Written task A = Show every line of the records that contains the string "numericTimeSignature".
--- Quoted passage ---
This canyon is accessible only to mountaineers, and I was anxious to carry my barometer and clinometer through it, to obtain sections and altitudes, so I chose it as the most attractive highway. After I had passed the tall groves that stretch a mile above Mirror Lake, and scrambled around the Tenaya Fall, which is just at the head of the lake groves, I crept through the dense and spiny chaparral that plushes the roots of the mountains here for miles in warm green, and was ascending a precipitous rock front, smoothed by glacial action, when I suddenly fell—for the first time since I touched foot to Sierra rocks. After several somersaults, I became insensible from the shock, and when consciousness returned I found myself wedged among short, stiff bushes, trembling as if cold, not injured in the slightest.

Judging by the sun, I could not have been insensible very long; probably not a minute, possibly an hour; and I could not remember what made me fall, or where I had fallen from; but I saw that if I had rolled a little further, my mountain climbing would have been finished, for just beyond the bushes the canyon wall steepened and I might have fallen to the bottom. "There," said I, addressing my feet, to whose separate skill I had learned to trust night and day on any mountain, "that is what you get by intercourse with stupid town stairs, and dead pavements." I felt degraded and worthless. I had not yet reached the most difficult portion of the canyon, but I determined to guide my humbled body over the most nerve-trying places I could find; for I was now awake, and felt confident that the last of the town fog had been shaken from both head and feet.

I camped at the mouth of a narrow gorge which is cut into the bottom of the main canyon, determined to take earnest exercise next day. No plushy boughs did my ill-behaved bones enjoy that night, nor did my bumped head get a spicy cedar plume pillow mixed with flowers. I slept on a naked boulder, and when I awoke all my nervous trembling was gone.
--- Records provided ---
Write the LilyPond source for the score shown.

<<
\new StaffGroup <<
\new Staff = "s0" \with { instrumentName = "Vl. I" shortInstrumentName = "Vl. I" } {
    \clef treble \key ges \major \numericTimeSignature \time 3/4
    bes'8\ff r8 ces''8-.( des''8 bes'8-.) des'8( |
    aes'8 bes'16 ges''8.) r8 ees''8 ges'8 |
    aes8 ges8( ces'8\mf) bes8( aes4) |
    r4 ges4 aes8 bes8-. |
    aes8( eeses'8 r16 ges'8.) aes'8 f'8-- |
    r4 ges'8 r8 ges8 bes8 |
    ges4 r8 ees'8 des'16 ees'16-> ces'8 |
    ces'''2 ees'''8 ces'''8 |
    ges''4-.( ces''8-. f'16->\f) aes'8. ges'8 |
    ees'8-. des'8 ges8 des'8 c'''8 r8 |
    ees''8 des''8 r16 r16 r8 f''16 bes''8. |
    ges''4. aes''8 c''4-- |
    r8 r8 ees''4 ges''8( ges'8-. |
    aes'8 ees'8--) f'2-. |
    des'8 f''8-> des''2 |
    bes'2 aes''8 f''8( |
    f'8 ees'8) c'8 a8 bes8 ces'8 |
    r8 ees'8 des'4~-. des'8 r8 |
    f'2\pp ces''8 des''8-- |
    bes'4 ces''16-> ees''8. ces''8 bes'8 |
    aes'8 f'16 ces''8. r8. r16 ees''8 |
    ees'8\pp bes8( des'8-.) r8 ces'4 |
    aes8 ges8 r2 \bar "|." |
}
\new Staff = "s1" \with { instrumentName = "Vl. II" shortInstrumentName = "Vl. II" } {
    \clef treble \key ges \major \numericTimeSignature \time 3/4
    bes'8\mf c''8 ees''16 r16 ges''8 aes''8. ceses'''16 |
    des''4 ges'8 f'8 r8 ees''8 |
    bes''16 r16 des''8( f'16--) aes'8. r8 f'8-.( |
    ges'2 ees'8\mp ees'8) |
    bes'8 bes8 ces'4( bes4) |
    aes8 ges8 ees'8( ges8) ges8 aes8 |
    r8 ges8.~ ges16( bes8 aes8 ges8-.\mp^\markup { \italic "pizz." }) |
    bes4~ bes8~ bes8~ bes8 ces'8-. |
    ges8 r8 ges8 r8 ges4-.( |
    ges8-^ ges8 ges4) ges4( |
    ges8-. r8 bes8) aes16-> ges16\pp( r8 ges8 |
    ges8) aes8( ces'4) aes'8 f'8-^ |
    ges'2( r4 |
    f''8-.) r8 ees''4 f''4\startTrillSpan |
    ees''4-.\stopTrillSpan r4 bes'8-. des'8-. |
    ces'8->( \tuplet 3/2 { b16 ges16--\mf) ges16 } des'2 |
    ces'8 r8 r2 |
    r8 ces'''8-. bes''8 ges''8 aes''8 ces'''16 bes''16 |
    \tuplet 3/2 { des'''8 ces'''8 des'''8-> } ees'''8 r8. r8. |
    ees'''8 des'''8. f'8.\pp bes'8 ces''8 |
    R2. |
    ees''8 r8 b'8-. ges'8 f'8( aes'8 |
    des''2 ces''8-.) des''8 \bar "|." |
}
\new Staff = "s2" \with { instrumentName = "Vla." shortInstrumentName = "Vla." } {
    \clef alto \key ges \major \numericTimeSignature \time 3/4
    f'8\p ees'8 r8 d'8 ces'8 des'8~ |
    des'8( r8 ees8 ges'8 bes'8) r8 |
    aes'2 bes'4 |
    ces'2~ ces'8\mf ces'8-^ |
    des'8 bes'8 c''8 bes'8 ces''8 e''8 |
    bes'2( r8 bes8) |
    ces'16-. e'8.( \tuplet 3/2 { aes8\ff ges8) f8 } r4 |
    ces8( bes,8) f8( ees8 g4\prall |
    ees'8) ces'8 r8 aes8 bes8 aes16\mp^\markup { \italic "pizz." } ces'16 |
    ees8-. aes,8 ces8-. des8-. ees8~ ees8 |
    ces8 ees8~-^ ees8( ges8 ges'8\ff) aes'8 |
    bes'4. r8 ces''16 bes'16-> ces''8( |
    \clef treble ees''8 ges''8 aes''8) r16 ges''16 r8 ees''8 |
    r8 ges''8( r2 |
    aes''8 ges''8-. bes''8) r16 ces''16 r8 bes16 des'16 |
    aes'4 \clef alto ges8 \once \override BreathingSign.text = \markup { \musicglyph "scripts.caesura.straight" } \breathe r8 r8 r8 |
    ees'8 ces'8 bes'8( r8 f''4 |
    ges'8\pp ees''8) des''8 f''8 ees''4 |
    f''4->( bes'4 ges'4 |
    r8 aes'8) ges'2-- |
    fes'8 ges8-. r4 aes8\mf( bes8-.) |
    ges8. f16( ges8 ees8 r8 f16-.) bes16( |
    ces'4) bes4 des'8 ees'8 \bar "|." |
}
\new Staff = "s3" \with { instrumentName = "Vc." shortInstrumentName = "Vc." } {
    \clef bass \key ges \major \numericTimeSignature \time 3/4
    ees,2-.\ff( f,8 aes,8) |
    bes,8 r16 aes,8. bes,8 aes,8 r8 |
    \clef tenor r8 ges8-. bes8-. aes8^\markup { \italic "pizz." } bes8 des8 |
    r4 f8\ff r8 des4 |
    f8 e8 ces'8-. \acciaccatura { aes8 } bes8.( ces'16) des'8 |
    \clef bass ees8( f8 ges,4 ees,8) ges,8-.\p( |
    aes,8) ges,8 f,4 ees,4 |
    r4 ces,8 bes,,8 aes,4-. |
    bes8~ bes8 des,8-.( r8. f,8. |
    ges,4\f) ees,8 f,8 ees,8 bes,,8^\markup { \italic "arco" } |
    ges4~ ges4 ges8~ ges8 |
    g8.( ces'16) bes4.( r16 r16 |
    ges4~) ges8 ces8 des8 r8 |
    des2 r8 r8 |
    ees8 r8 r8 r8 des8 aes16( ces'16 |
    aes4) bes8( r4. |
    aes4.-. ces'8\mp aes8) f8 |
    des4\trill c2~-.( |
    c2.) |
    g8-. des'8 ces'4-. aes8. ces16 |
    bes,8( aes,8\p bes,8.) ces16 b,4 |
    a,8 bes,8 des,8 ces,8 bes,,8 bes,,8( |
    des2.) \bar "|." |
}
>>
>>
---
Written task B = Edit the canyon passage from the words "This canyon is" through "in the slightest.", and replace "chaparral" with "brush".

Output A =
    \clef treble \key ges \major \numericTimeSignature \time 3/4
    \clef treble \key ges \major \numericTimeSignature \time 3/4
    \clef alto \key ges \major \numericTimeSignature \time 3/4
    \clef bass \key ges \major \numericTimeSignature \time 3/4

Output B =
This canyon is accessible only to mountaineers, and I was anxious to carry my barometer and clinometer through it, to obtain sections and altitudes, so I chose it as the most attractive highway. After I had passed the tall groves that stretch a mile above Mirror Lake, and scrambled around the Tenaya Fall, which is just at the head of the lake groves, I crept through the dense and spiny brush that plushes the roots of the mountains here for miles in warm green, and was ascending a precipitous rock front, smoothed by glacial action, when I suddenly fell—for the first time since I touched foot to Sierra rocks. After several somersaults, I became insensible from the shock, and when consciousness returned I found myself wedged among short, stiff bushes, trembling as if cold, not injured in the slightest.